I was with my toddler last week at Longfellow Elementary School park when a young girl, around 9 or 10, approached me.
“I’m glad there’s an adult here,” she said. “Because … look at that guy.”
There was an older man who appeared to be homeless sitting next to his bike on the periphery of the park. I told her it was OK, he was not dangerous, and I was there in case anything were to happen. But she was not to be comforted. As my daughter toddled from slide to swings, the girl followed us, keeping tabs on the man and alerting me to his every move.
“Now he’s over here,” she said, nodding to the spot on the concrete where the man had sat down next to his bike. I repeated that she was safe and told her not to worry as her friend called her to come play in the sandbox. Over the next half hour, she would join her friend to build a sandcastle or swing on the monkey bars, but every few minutes she came back to me with a new concern.

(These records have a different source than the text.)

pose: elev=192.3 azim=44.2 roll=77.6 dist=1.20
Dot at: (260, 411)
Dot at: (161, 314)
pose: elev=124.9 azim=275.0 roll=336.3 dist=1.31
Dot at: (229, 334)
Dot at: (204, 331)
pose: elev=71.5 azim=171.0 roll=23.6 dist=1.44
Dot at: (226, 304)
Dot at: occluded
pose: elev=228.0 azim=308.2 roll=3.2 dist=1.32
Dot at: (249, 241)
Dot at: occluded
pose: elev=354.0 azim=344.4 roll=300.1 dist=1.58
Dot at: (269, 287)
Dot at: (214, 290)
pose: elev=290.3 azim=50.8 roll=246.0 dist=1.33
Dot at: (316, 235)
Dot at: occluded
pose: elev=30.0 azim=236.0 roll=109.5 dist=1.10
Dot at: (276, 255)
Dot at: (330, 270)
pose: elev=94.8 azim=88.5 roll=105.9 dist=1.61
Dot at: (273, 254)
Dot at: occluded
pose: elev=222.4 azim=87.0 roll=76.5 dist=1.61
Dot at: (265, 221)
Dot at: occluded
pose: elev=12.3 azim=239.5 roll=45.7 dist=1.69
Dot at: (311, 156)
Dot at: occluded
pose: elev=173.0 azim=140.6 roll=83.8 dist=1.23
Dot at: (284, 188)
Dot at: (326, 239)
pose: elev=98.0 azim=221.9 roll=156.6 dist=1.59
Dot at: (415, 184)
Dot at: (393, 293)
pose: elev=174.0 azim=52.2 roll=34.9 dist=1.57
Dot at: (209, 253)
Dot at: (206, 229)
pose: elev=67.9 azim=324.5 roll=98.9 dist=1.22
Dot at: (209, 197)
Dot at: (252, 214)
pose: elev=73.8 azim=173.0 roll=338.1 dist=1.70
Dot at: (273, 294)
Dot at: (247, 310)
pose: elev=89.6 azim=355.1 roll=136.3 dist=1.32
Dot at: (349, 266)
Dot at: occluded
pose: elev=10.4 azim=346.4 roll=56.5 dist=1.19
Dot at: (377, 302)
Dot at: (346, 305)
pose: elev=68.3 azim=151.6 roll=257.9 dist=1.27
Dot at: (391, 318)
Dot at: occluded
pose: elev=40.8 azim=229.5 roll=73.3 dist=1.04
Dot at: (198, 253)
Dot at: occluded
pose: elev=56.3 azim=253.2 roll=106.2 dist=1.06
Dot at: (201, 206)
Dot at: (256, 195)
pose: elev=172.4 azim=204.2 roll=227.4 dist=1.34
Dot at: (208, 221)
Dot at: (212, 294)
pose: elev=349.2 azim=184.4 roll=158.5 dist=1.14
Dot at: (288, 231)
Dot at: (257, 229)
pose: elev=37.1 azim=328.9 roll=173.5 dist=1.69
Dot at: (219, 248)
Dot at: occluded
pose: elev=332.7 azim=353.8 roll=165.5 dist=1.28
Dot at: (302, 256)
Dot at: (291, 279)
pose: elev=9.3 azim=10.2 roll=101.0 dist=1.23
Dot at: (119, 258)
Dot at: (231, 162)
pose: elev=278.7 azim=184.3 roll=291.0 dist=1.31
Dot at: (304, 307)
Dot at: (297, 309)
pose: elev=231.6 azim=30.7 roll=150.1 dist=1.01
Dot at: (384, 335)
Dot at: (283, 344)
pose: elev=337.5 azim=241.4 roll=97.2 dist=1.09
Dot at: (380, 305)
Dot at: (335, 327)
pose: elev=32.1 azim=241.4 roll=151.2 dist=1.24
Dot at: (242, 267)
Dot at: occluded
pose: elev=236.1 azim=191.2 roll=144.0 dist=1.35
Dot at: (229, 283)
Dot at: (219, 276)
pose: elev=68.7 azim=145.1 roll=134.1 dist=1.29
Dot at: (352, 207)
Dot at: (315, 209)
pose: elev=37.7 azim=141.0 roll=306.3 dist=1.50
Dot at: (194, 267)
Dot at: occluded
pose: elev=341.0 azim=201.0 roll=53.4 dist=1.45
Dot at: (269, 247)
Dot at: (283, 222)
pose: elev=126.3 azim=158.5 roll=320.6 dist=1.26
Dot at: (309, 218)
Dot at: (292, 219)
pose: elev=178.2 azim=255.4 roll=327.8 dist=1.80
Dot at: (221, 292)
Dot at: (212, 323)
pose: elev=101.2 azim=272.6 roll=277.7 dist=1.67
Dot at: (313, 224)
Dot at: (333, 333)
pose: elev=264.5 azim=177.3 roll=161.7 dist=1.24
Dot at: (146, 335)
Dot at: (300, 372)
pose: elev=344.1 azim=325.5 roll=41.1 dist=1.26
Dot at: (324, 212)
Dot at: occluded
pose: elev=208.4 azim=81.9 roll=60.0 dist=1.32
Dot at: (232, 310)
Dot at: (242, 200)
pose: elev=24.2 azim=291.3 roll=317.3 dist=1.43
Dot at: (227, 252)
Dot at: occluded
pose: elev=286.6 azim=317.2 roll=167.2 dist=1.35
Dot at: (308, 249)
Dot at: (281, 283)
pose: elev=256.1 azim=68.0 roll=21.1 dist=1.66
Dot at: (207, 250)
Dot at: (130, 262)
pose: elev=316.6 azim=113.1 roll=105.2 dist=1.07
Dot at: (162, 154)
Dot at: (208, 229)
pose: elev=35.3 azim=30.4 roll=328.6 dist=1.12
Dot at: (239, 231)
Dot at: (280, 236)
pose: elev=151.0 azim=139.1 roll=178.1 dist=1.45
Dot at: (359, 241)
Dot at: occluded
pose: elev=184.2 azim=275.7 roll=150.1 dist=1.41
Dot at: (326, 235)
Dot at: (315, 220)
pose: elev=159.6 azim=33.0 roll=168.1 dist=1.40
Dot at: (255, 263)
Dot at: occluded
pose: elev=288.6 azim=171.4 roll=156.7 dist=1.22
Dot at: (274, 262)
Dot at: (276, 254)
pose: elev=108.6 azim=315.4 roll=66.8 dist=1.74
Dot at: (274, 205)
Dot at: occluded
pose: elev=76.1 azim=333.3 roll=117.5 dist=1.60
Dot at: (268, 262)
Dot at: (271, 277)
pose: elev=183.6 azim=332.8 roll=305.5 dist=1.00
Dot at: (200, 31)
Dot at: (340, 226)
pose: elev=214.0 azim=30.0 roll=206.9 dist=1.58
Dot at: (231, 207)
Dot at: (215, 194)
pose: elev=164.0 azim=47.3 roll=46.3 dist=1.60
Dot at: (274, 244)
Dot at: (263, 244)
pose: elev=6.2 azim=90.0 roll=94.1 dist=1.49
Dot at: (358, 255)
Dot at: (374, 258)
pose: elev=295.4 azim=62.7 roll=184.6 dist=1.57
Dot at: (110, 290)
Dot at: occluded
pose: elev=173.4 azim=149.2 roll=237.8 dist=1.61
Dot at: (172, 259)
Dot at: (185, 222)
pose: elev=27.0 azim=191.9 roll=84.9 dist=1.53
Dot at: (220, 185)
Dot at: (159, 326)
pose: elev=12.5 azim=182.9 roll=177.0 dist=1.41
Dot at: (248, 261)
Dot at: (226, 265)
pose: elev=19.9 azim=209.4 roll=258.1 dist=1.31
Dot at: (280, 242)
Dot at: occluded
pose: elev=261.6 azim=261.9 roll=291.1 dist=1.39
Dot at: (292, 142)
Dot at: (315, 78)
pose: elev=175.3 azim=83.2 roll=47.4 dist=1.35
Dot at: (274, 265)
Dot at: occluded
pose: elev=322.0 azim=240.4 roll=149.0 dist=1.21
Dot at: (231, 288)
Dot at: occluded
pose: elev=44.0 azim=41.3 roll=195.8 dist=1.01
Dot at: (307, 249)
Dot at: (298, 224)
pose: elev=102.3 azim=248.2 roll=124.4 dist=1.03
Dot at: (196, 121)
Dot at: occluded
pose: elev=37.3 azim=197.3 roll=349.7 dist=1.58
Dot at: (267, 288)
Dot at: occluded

“He stole that bike,” she told me. I glanced over and saw a bike of the kind I’d seen nearly every day during the decade I lived in New York City: clothes and plastic bags tied to the handlebars and frame, a heavy-looking chain lock resting along the crossbar, worn tires in need of pumping.
“I think it’s his,” I said.
“No, he didn’t have it before. I saw him.”
Eventually her father came to pick the girls up. As I watched them drive off in their enormous truck, I felt a sinking feeling in my stomach. Children, especially pre-adolescents, tend to have significantly fewer biases than adults. The world hasn’t yet taught them to be cruel.
They’re often beacons of hope for the future – open to all, seeing merely a person where adults might see an Asian person, a disabled person, an elderly person.
I remembered a recent outing to the mall with my twin nieces. On the way back to the car, my mother had asked them if the cashier was a man or a woman. They were confused by her question. All they had noticed was a person with pink hair and an intricate manicure who had helpfully checked them out.
Where my nieces had given me a sense of optimism for our future, this beautiful child at the park had left me feeling depressed.
Our community – parents, city officials, police officers – had taught her that homeless people were dangerous, often thieves, who couldn’t do something as simple as enjoy the autumn sunshine in a public place without a sinister motive. As a woman and a mother, I was glad she was wary of men she didn’t know – she had learned an important survival skill that is sadly necessary for all girls in our world.
But as a human being, I was distressed. I thought of the Maine Department of Transportation’s plans to sweep the homeless encampment on Marginal Way on Nov. 1, displacing dozens of people who have found shelter there. How will we ever change the way our society deals with homelessness if we don’t model for our children empathy and respect for those who are suffering?